D’autres œuvres du projet Staring at You, Staring at Me, non exposées à l’espace Ygrec, pratiquent de telles impasses visuelles. Jean-Marc Chapoulie s’engage dans une bataille avec Google pour faire déflouter son visage sur Google Street View (Monsieur Google, à qui appartient la réalité ?, 2015), bataille au cours de laquelle on découvre que le droit à la visibilité est parfois aussi ardu à obtenir que celui à l’oubli. Dans Adressability, Jeff Guess provoque la disparition des images dans leur composante même – le pixel. Dans Chambre 42, Yasmine Boutchi et Octave Magescas installent un circuit vidéo fermé : un écran diffuse en direct les images filmées par une caméra de surveillance installée dans la pièce. Le visiteur se voit en miroir dans le moniteur, mais soudain, le flux s’interrompt et l’écran diffuse des images tournées par la caméra de surveillance au moment où l’espace des Grands Voisins était encore un hôpital. Chaque sursaut du passé escamote le présent, interrompt le face à face entre le visiteur et sa propre image, crée une interférence dans le cercle fermé que dessinait ce titre trompeur : Staring at You. Staring at Me.

Nina Leger 

Staring at You Staring at Me, avec Yann Bougaret & Arnaud Mirman, Sung-min Hong, Dong-hyun Kim, Je-hyun Shin, Byung-seo Yoo et Mok-yon Yoo ; Commissariat de Éric Maillet & Jinsang Yoo. 
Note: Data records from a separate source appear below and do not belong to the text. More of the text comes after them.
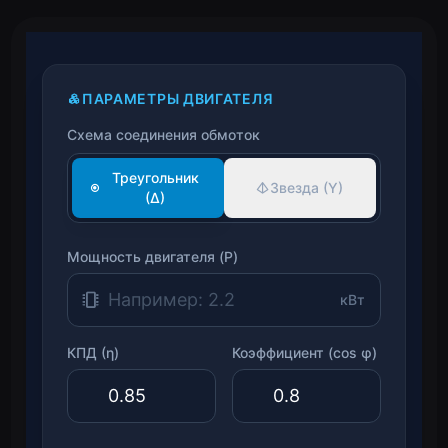
ПАРАМЕТРЫ ДВИГАТЕЛЯ
Схема соединения обмоток
Треугольник
Звезда (Y)
(Δ)
Мощность двигателя (P)
кВт
КПД (η)
Коэффициент (cos φ)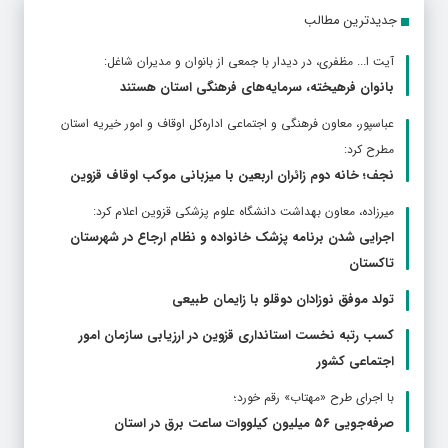
جدیدترین مطالب
آیت ا... مظفری، در دیدار با جمعی از بانوان و مدیران شاغل:
بانوان فرهیخته، سرمایه‌های فرهنگی استان هستند
عباسپور، معاون فرهنگی و اجتماعی اداره‌کل اوقاف و امور خیریه استان
مطرح كرد:
نجف؛ خانه دوم زائران اربعین با میزبانی موکب اوقاف قزوین
ميرزاده، معاون بهداشت دانشگاه علوم پزشکی قزوین اعلام کرد:
اجرایی شدن برنامه پزشک خانواده و نظام ارجاع در شهرستان
تاکستان
تولد موفق نوزادان دوقلو با زایمان طبیعی
کسب رتبه نخست استانداری قزوین در ارزیابی سازمان امور
اجتماعی کشور
با اجرای طرح «مهتاب» رقم خورد؛
صرفه‌جویی ۵۶ میلیون کیلووات‌ ساعت برق در استان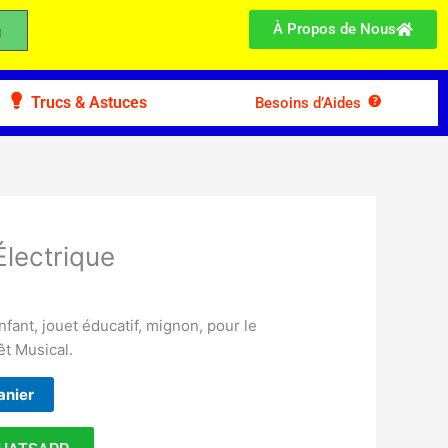
À Propos de Nous
Trucs & Astuces
Besoins d’Aides
Électrique
nfant, jouet éducatif, mignon, pour le
êt Musical.
anier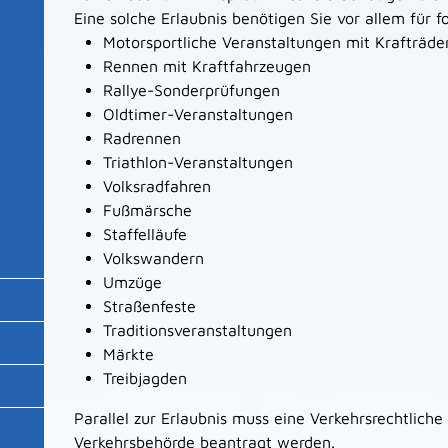
Eine solche Erlaubnis benötigen Sie vor allem für 
Motorsportliche Veranstaltungen mit Krafträde
Rennen mit Kraftfahrzeugen
Rallye-Sonderprüfungen
Oldtimer-Veranstaltungen
Radrennen
Triathlon
-
V
eranstaltungen
Volksradfahren
Fußmärsche
Staffelläufe
Volkswandern
Umzüge
Straßenfeste
Traditionsveranstaltungen
Märkte
Treibjagden
Parallel zur Erlaubnis muss eine Verkehrsrechtlich
Verkehrsbehörde beantragt werden.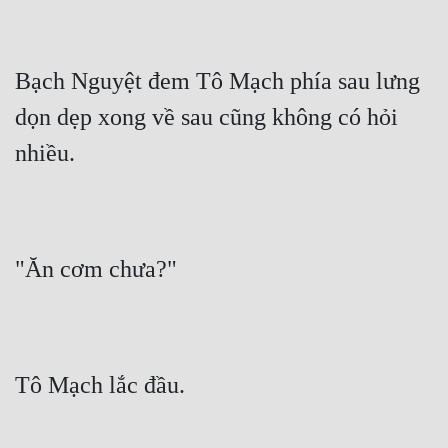
Bạch Nguyệt đem Tô Mạch phía sau lưng 
dọn dẹp xong về sau cũng không có hỏi 
nhiều.
"Ăn cơm chưa?"
Tô Mạch lắc đầu.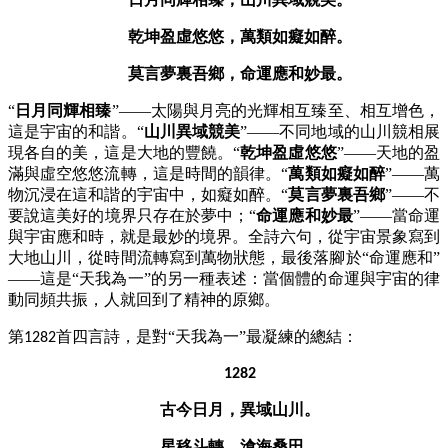
乾坤盈虛悠悠，萬類如癡如醉。
莫言夢裏吾鄉，命運應和妙最。
“
日月同輝相臻
”——太陽與月亮的光輝相互臻至、相互增色，
這是宇宙的和諧。“
山川異域競美
”——不同地域的山川競相展
現各自的美，這是大地的豐饒。“
乾坤盈虛悠悠
”——天地的盈
滿與虛空悠悠流轉，這是時間的韻律。“
萬類如癡如醉
”——萬
物沉浸在這和諧的宇宙中，如癡如醉。“
莫言夢裏吾鄉
”——不
要說這美好的境界只存在於夢中；“
命運應和妙最
”——當命運
與宇宙應和時，就是最妙的境界。全詩六句，從宇宙景象寫到
大地山川，從時間流轉寫到萬物狀態，最後落腳於“命運應和”
——這是“天我為一”的另一種表述：當個體的命運與宇宙的律
動同頻共振，人就回到了精神的原鄉。
第
首四言詩，是對“天我為一”最凝練的總結：
1282
1282
古今日月，異域山川。
星移斗轉，滄海桑田。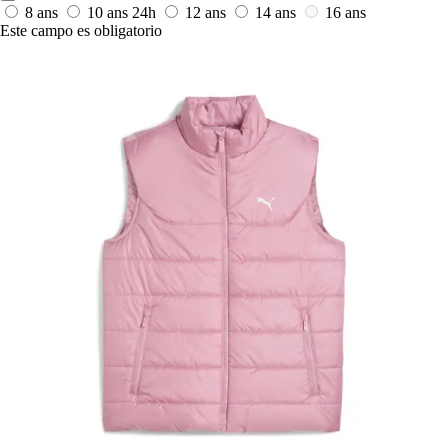
8 ans
10 ans
24h
12 ans
14 ans
16 ans
Este campo es obligatorio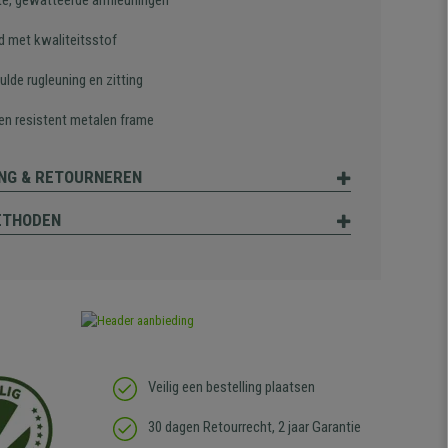
te, gewatteerde armleuningen
d met kwaliteitsstof
ulde rugleuning en zitting
 en resistent metalen frame
NG & RETOURNEREN
ETHODEN
Veilig een bestelling plaatsen
30 dagen Retourrecht, 2 jaar Garantie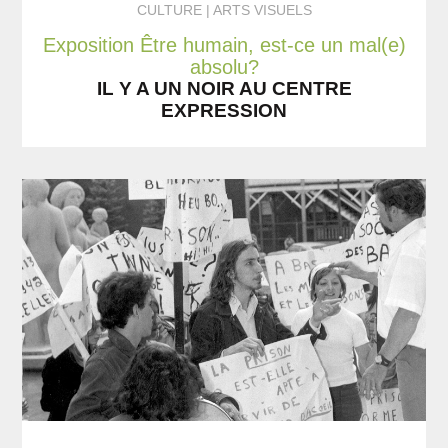
CULTURE
ARTS VISUELS
Exposition Être humain, est-ce un mal(e)
absolu?
IL Y A UN NOIR AU CENTRE
EXPRESSION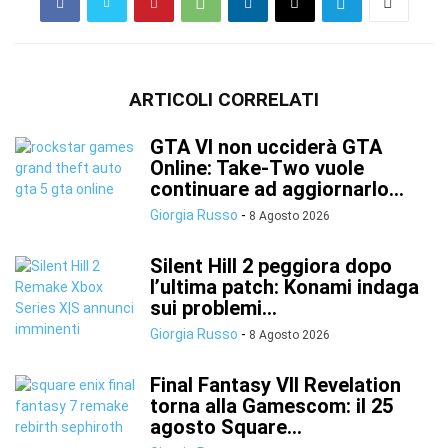
ARTICOLI CORRELATI
GTA VI non ucciderà GTA
Online: Take-Two vuole
continuare ad aggiornarlo...
Giorgia Russo
-
8 Agosto 2026
Silent Hill 2 peggiora dopo
l’ultima patch: Konami indaga
sui problemi...
Giorgia Russo
-
8 Agosto 2026
Final Fantasy VII Revelation
torna alla Gamescom: il 25
agosto Square...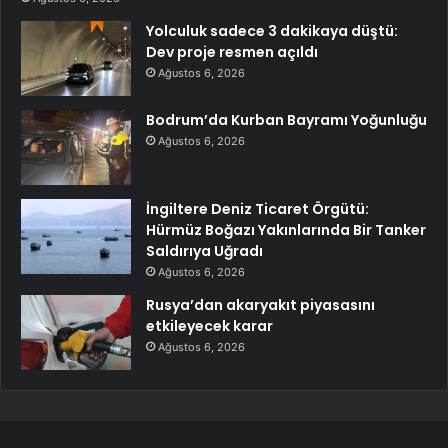
Yolculuk sadece 3 dakikaya düştü:
Dev proje resmen açıldı
Ağustos 6, 2026
Bodrum’da Kurban Bayramı Yoğunluğu
Ağustos 6, 2026
İngiltere Deniz Ticaret Örgütü:
Hürmüz Boğazı Yakınlarında Bir Tanker
Saldırıya Uğradı
Ağustos 6, 2026
Rusya’dan akaryakıt piyasasını
etkileyecek karar
Ağustos 6, 2026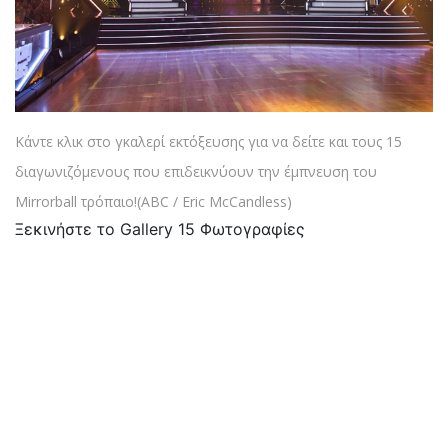
Κάντε κλικ στο γκαλερί εκτόξευσης για να δείτε και τους 15
διαγωνιζόμενους που επιδεικνύουν την έμπνευση του
Mirrorball τρόπαιο!
(ABC / Eric McCandless)
Ξεκινήστε το Gallery 15 Φωτογραφίες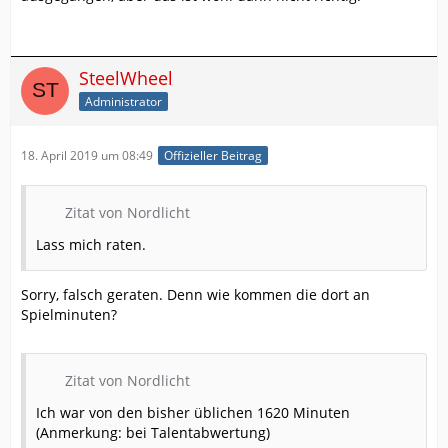
SteelWheel
Administrator
18. April 2019 um 08:49
Offizieller Beitrag
Zitat von Nordlicht
Lass mich raten.
Sorry, falsch geraten. Denn wie kommen die dort an
Spielminuten?
Zitat von Nordlicht
Ich war von den bisher üblichen 1620 Minuten
(Anmerkung: bei Talentabwertung)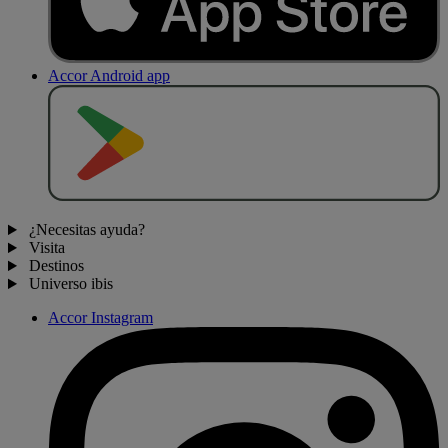
Accor Android app
D
E
S
C
A
R
G
A
R
E
N
¿Necesitas ayuda?
Visita
Destinos
Universo ibis
Accor Instagram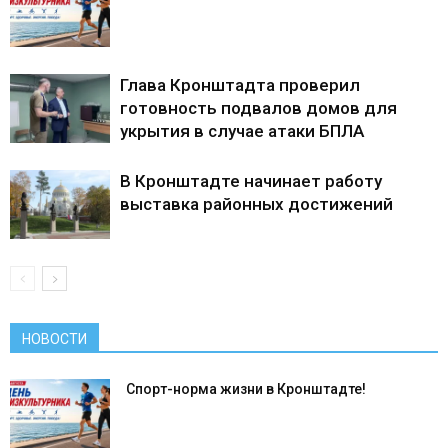
Глава Кронштадта проверил
готовность подвалов домов для
укрытия в случае атаки БПЛА
В Кронштадте начинает работу
выставка районных достижений
НОВОСТИ
Спорт-норма жизни в Кронштадте!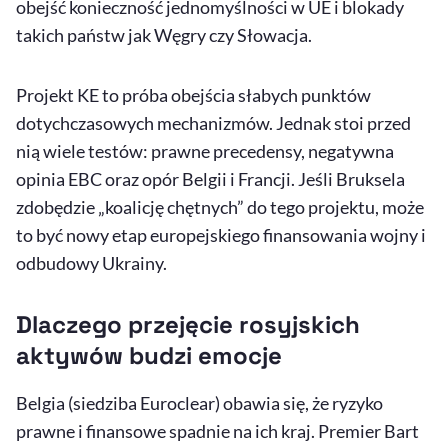
obejść konieczność jednomyślności w UE i blokady
takich państw jak Węgry czy Słowacja.
Projekt KE to próba obejścia słabych punktów
dotychczasowych mechanizmów. Jednak stoi przed
nią wiele testów: prawne precedensy, negatywna
opinia EBC oraz opór Belgii i Francji. Jeśli Bruksela
zdobędzie „koalicję chętnych” do tego projektu, może
to być nowy etap europejskiego finansowania wojny i
odbudowy Ukrainy.
Dlaczego przejęcie rosyjskich
aktywów budzi emocje
Belgia (siedziba Euroclear) obawia się, że ryzyko
prawne i finansowe spadnie na ich kraj. Premier Bart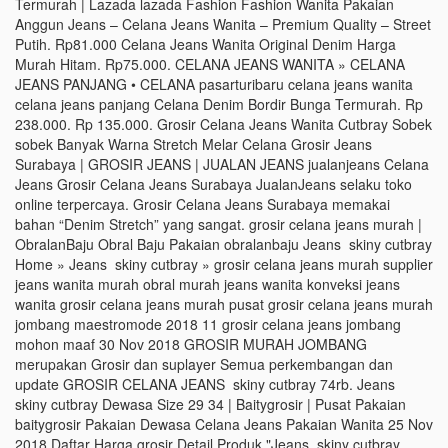
Termurah | Lazada lazada Fashion Fashion Wanita Pakaian
Anggun Jeans – Celana Jeans Wanita – Premium Quality – Street
Putih. Rp81.000 Celana Jeans Wanita Original Denim Harga
Murah Hitam. Rp75.000. CELANA JEANS WANITA » CELANA
JEANS PANJANG • CELANA pasarturibaru celana jeans wanita
celana jeans panjang Celana Denim Bordir Bunga Termurah. Rp
238.000. Rp 135.000. Grosir Celana Jeans Wanita Cutbray Sobek
sobek Banyak Warna Stretch Melar Celana Grosir Jeans
Surabaya | GROSIR JEANS | JUALAN JEANS jualanjeans Celana
Jeans Grosir Celana Jeans Surabaya JualanJeans selaku toko
online terpercaya. Grosir Celana Jeans Surabaya memakai
bahan “Denim Stretch” yang sangat. grosir celana jeans murah |
ObralanBaju Obral Baju Pakaian obralanbaju Jeans skiny cutbray
Home » Jeans skiny cutbray » grosir celana jeans murah supplier
jeans wanita murah obral murah jeans wanita konveksi jeans
wanita grosir celana jeans murah pusat grosir celana jeans murah
jombang maestromode 2018 11 grosir celana jeans jombang
mohon maaf 30 Nov 2018 GROSIR MURAH JOMBANG
merupakan Grosir dan suplayer Semua perkembangan dan
update GROSIR CELANA JEANS skiny cutbray 74rb. Jeans
skiny cutbray Dewasa Size 29 34 | Baitygrosir | Pusat Pakaian
baitygrosir Pakaian Dewasa Celana Jeans Pakaian Wanita 25 Nov
2018 Daftar Harga grosir Detail Produk "Jeans skiny cutbray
À voir jusqu’au 12 mars 2016 à l’espace Ygrec, 20 rue Louise Weiss, 75013 Paris, du mercredi au samedi, de 13h à 19h.

Deux autres volets de l’exposition sont présentés jusqu’au 27 février à l’espace Khiasma (15 Rue Chassagnolle, 93260 Les Lilas, du mercredi au samedi, de 15h à 20h) et jusqu’au 28 février à l’espace Les Grands Voisins, Ancien hôpital Saint-Vincent-de-Paul, 82 avenue Denfert-Rochereau, 75014 Paris.